- BRIEF: Could you copy out every one of the rows below word for word, leaving out the pictures?

- RECORDS TO PROCESS:
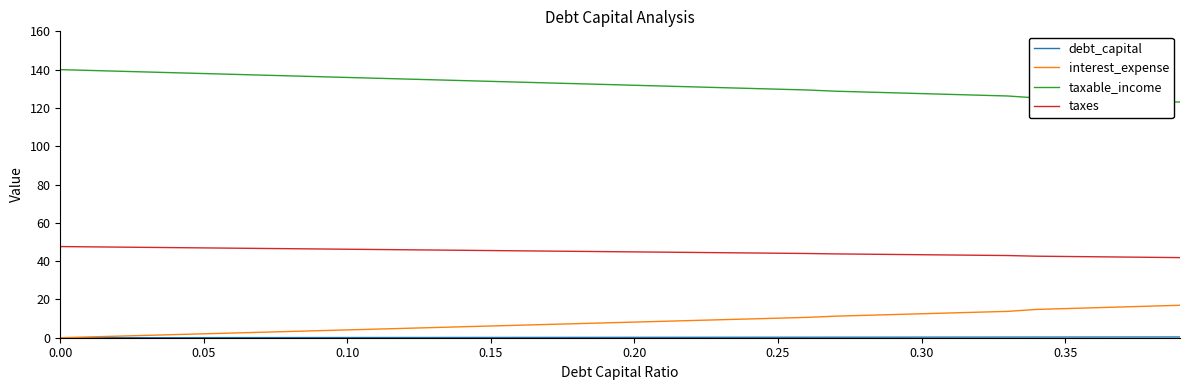

True or false: taxable_income and taxes cross at least once.

False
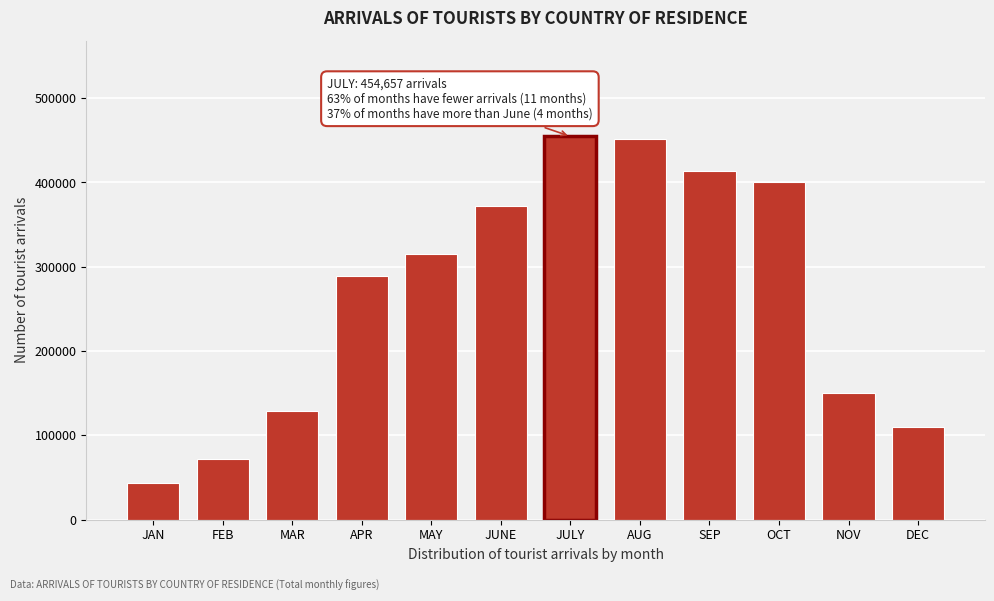

Reading left to right, what are all the values shown in this chart?

43944	71921	128840	289335	315018	372324	454657	451133	413382	400628	149857	110041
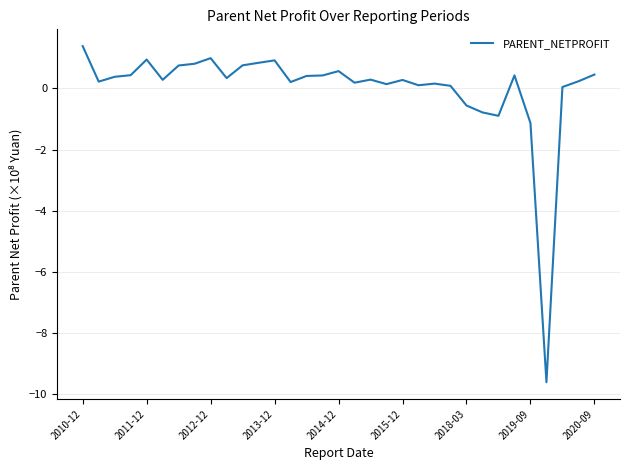

What is the difference between the second highest and minimum values?

10.6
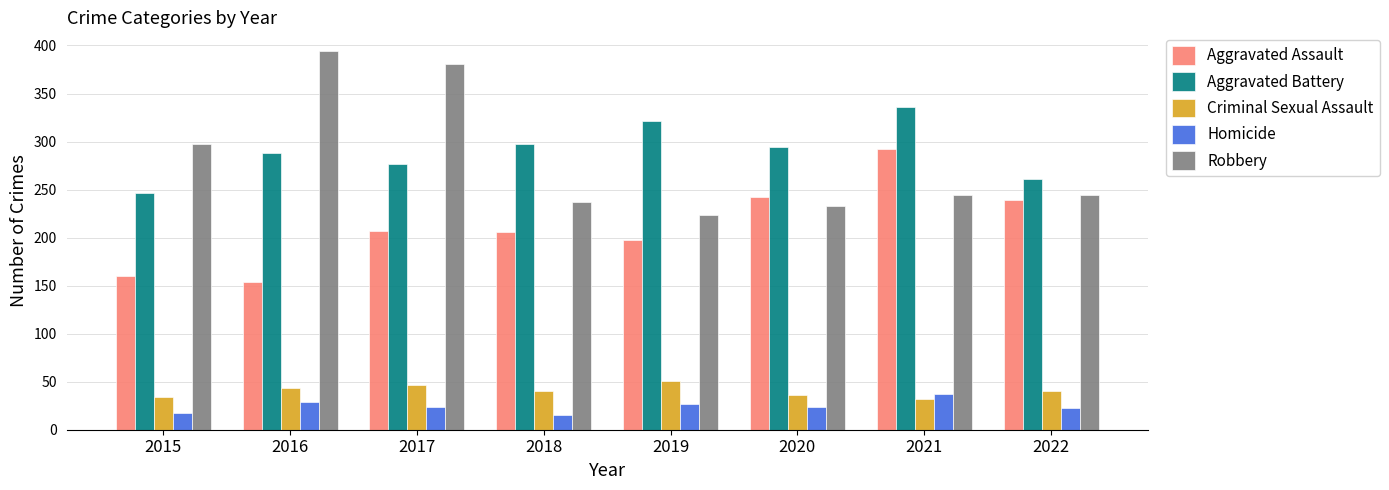

List the series in order of their peak value, lowest first.

Homicide, Criminal Sexual Assault, Aggravated Assault, Aggravated Battery, Robbery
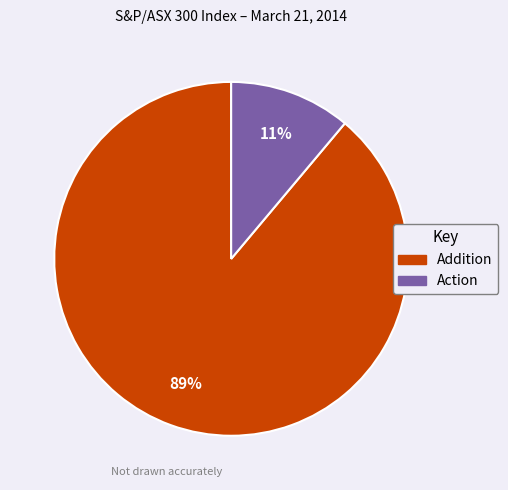

How many slices are in this pie chart?

2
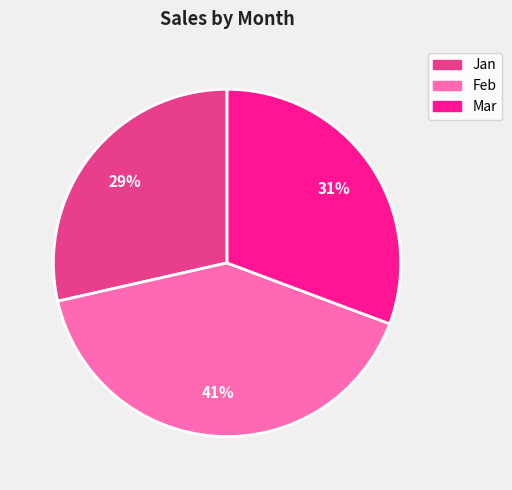

Does any single category account for the majority?

No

- WRITTEN RESPONSE:
True or false: taxable_income and taxes cross at least once.

False

Reading left to right, what are all the values shown in this chart?

43944	71921	128840	289335	315018	372324	454657	451133	413382	400628	149857	110041

What is the difference between the second highest and minimum values?

10.6

List the series in order of their peak value, lowest first.

Homicide, Criminal Sexual Assault, Aggravated Assault, Aggravated Battery, Robbery

How many slices are in this pie chart?

2

Does any single category account for the majority?

No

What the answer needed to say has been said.